# TASK STATEMENT:
Return copies of the lines below that mention "down".

# Data entries:
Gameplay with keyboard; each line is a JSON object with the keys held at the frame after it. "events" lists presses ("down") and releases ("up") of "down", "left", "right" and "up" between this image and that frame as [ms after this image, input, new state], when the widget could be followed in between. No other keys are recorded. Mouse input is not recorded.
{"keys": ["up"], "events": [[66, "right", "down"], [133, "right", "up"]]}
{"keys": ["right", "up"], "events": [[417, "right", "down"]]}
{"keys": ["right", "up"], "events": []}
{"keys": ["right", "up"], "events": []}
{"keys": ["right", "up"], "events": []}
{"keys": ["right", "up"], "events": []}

# RESPONSE FOR THIS EXERCISE:
Gameplay with keyboard; each line is a JSON object with the keys held at the frame after it. "events" lists presses ("down") and releases ("up") of "down", "left", "right" and "up" between this image and that frame as [ms after this image, input, new state], when the widget could be followed in between. No other keys are recorded. Mouse input is not recorded.
{"keys": ["up"], "events": [[66, "right", "down"], [133, "right", "up"]]}
{"keys": ["right", "up"], "events": [[417, "right", "down"]]}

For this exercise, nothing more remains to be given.